In a recent decision, the Bankruptcy Court for the District of Delaware allowed the collateral agent for senior lenders to credit bid for the debtors’ assets even though all of the senior lenders had not authorized the bid. One of the senior lenders had objected to the group’s acquisition of the debtors’ assets by the credit bid. In re GWLS Holdings, Inc., 2009 WL 453110 (Bankr. D. Del. Feb. 23, 2009) (Walsh, J.). Relying exclusively on the underlying loan documents, the bankruptcy court held that collateral agent “had the authority to enter the credit bid in accordance with § 363(k) of the Bankruptcy Code on behalf of all the First Lien Lenders as contemplated by the clear and unambiguous language of . . . the Collateral Agreement.” Id. at *6.
Credit Bidding Generally
The Bankruptcy Code (the “Code”) generally grants secured creditors the right to credit bid at a sale of the debtor’s assets. A “credit bid” allows a secured creditor to offset the purchase price by the amount of its allowed secured claim.1 Although the concept is simple, credit bidding can become complicated in practice when there are many secured lenders in a single facility, but not all lenders consent to the credit bid purchase. Few courts have addressed the issue.
In GWLS, the debtors’ capital structure included a $337 million credit facility secured by a first lien on substantially all of the debtors’ assets. The debtors granted the lien to a collateral agent (the “Collateral Agent”) under an agreement for the benefit of the first lien lenders (collectively, the “Lenders”). Id. at *1. The debtors sought approval of a credit bid sale of their assets under Code § 363 to the Lenders. One of the first lien Lenders opposed the credit bid sale (the “Objecting Lender”).2 Id. at *1. The Objecting Lender argued that the sale could not be approved over its objection because the loan agreement required the unanimous consent of all Lenders to proceed with a sale by credit bid. Id. at 2. The Objecting Lender relied on the waiver and amendment provision in the loan agreement, which provided that, “no . . . waiver and no . . . amendment, supplement or modification [of the terms of any of the credit documents] shall . . . release all or substantially all of the Collateral or alter the relative priorities of the secured obligations entitled to the Liens of the Security Documents, in each case without the written consent of all Lenders . . . .” Id. (emphasis in original). The Objecting Lender argued that credit bidding was an amendment or waiver, for it effectively released the lien on the collateral.
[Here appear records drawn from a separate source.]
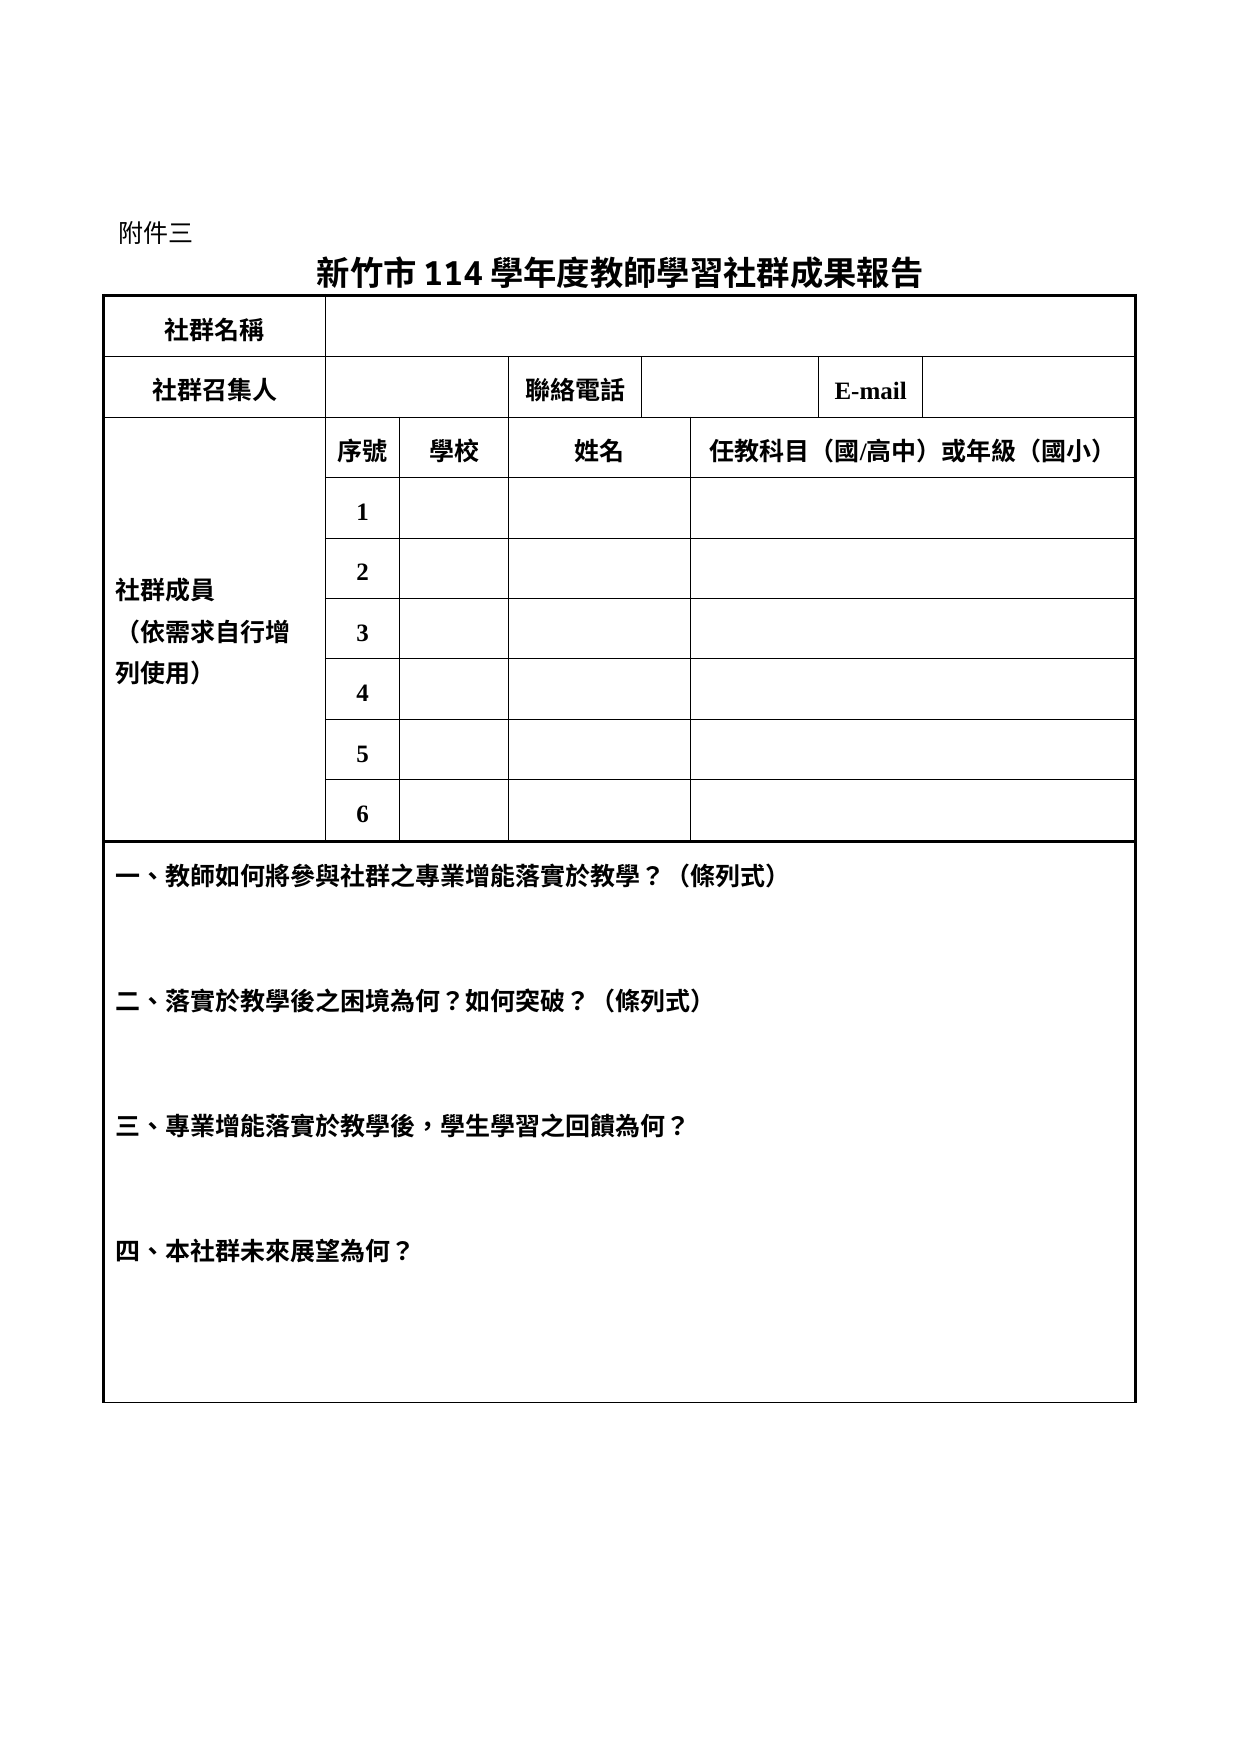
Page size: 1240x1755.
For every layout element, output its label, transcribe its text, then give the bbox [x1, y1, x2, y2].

table_cell [509, 478, 690, 537]
table_cell [509, 539, 690, 598]
table_cell [509, 720, 690, 779]
table_cell [691, 539, 1134, 598]
table_header 社群名稱 [105, 297, 325, 356]
table_cell 社群召集人 [105, 357, 325, 417]
table_cell [400, 539, 508, 598]
table_cell 2 [326, 539, 399, 598]
table_cell 姓名 [509, 418, 690, 477]
table_cell 5 [326, 720, 399, 779]
table_cell [691, 720, 1134, 779]
table_cell 一、教師如何將參與社群之專業增能落實於教學？（條列式） 二、落實於教學後之困境為何？如何突破？（條列式） 三、專業增能落實於教學後，學生學習之回饋為何？ 四、本社群未來展望為何？ [105, 843, 1134, 1402]
table_cell [691, 780, 1134, 839]
table_cell [642, 357, 818, 417]
text 新竹市114學年度教師學習社群成果報告 [118, 252, 1121, 294]
table_cell [509, 599, 690, 658]
table_header [326, 297, 1134, 356]
table_cell [400, 599, 508, 658]
table_cell 任教科目（國/高中）或年級（國小） [691, 418, 1134, 477]
table_cell 3 [326, 599, 399, 658]
table_cell [400, 659, 508, 719]
table_cell [691, 599, 1134, 658]
table_cell [691, 478, 1134, 537]
table_cell E-mail [819, 357, 922, 417]
table_cell [691, 659, 1134, 719]
table_cell [509, 659, 690, 719]
table_cell 4 [326, 659, 399, 719]
table_cell [923, 357, 1134, 417]
table_cell 學校 [400, 418, 508, 477]
table_cell 6 [326, 780, 399, 839]
text 附件三 [118, 189, 1121, 252]
table_cell [400, 720, 508, 779]
table_cell 1 [326, 478, 399, 537]
table_cell 序號 [326, 418, 399, 477]
table_cell 聯絡電話 [509, 357, 641, 417]
table_cell [509, 780, 690, 839]
table_cell [400, 780, 508, 839]
table_cell [400, 478, 508, 537]
table_cell 社群成員 （依需求自行增列使用） [105, 418, 325, 839]
table_cell [326, 357, 508, 417]
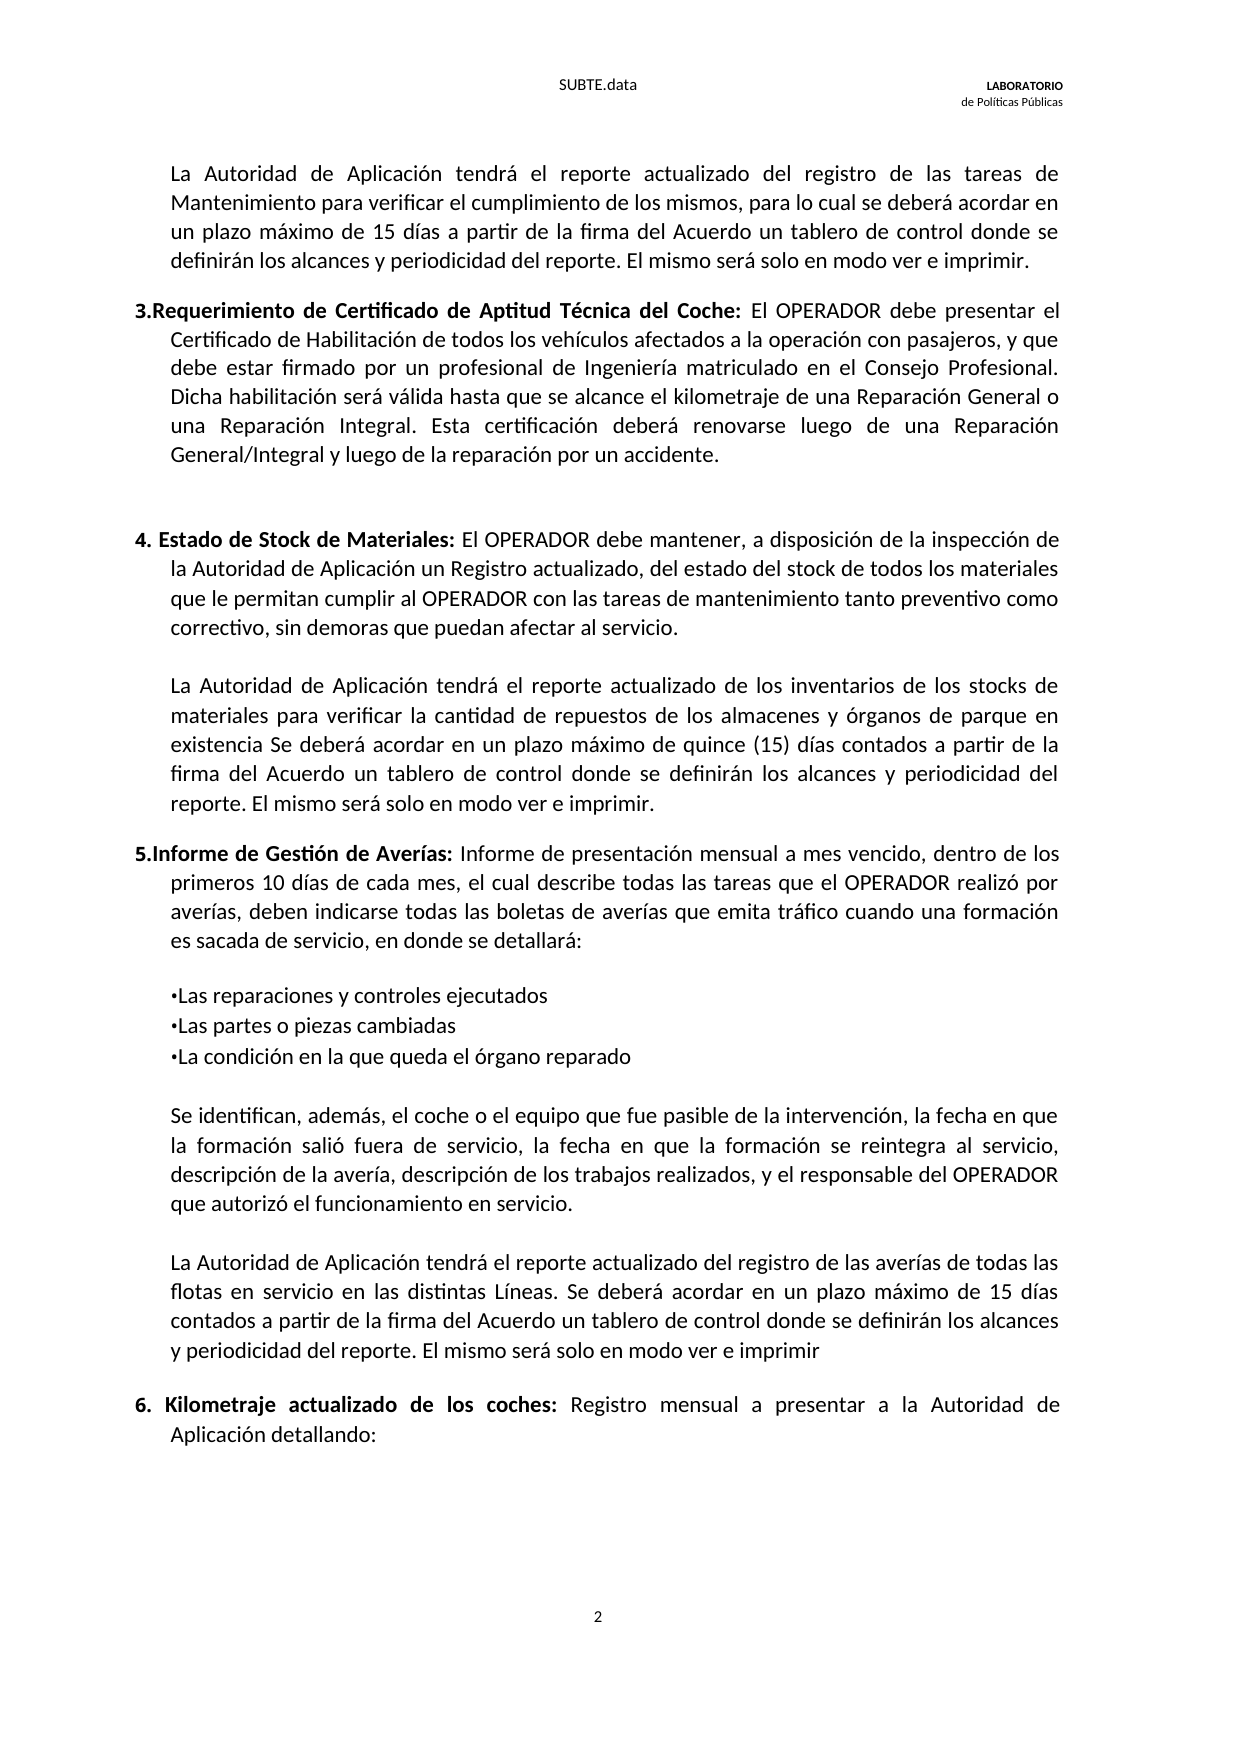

The Collateral Agent and the Debtors countered that another section of the loan agreement controlled, allowing for a non-unanimous credit bid. The loan agreement empowered the Collateral Agent to “take such actions on its behalf and to exercise such powers as are delegated to the Collateral Agent by the terms hereof and thereof, together with such actions and powers as are reasonably incidental thereto.” Id. at *3. One of the powers delegated to the Collateral Agent in the collateral agreement was the power to dispose of the collateral. That agreement provided that in an event of default, including the filing of a bankruptcy petition, the “Collateral Agent, on behalf of other Secured Parties, may exercise all rights and remedies of a secured party under the New York UCC or other applicable law. Without limiting the generality of the foregoing, the Collateral Agent. . . may sell, lease, license, sublicense, assign, give option or options to purchase, or otherwise dispose of and deliver the Collateral or any part thereof.” Id. The Collateral Agent thus could dispose of and deliver the collateral by any means, including a credit bid. Id.
According to the court, the parties had agreed “that the sole issue was the contract interpretation issue of whether the applicable agreements required unanimous written consent of the First Lien Lenders in order for the credit bid to proceed.” Id. at *3. Interpreting New York law, the court explained, “a contract must be interpreted and enforced according to the plain meaning of its unambiguous terms . . . .” Id. at *4.
The court then held that the section empowering the Collateral Agent to sell or otherwise dispose of the collateral “allows the Collateral Agent to enter into the proposed credit bid on behalf of the First Lien Lenders.” Id. at *5. Rejecting the Objecting Lender’s argument, the bankruptcy court found that this contractual language “clear[ly] and unambiguous[ly] contemplated that the Collateral Agent could credit bid without unanimous consent of the . . . Lenders.” Id. at 6. “Accordingly, the Collateral Agent may credit bid [the Objecting Lender’s] claim and Debtors’ assets may be sold free and clear of the . . . lien.” Id.
The Objecting Lender has appealed the decision.
- This case was decided solely on the bankruptcy court’s interpretation of the contractual provisions. Although this court held that the contract terms were clear, another court presented with the same facts could disagree.
- Regarding credit bidding or what percentage of lenders have the right to direct a collateral agent to credit bid on their behalf, absent a clear contractual provision, secured lenders attempting to credit bid over an objection of a lender in the same facility are likely to face similar litigation. Lenders should follow the GWLS case on appeal.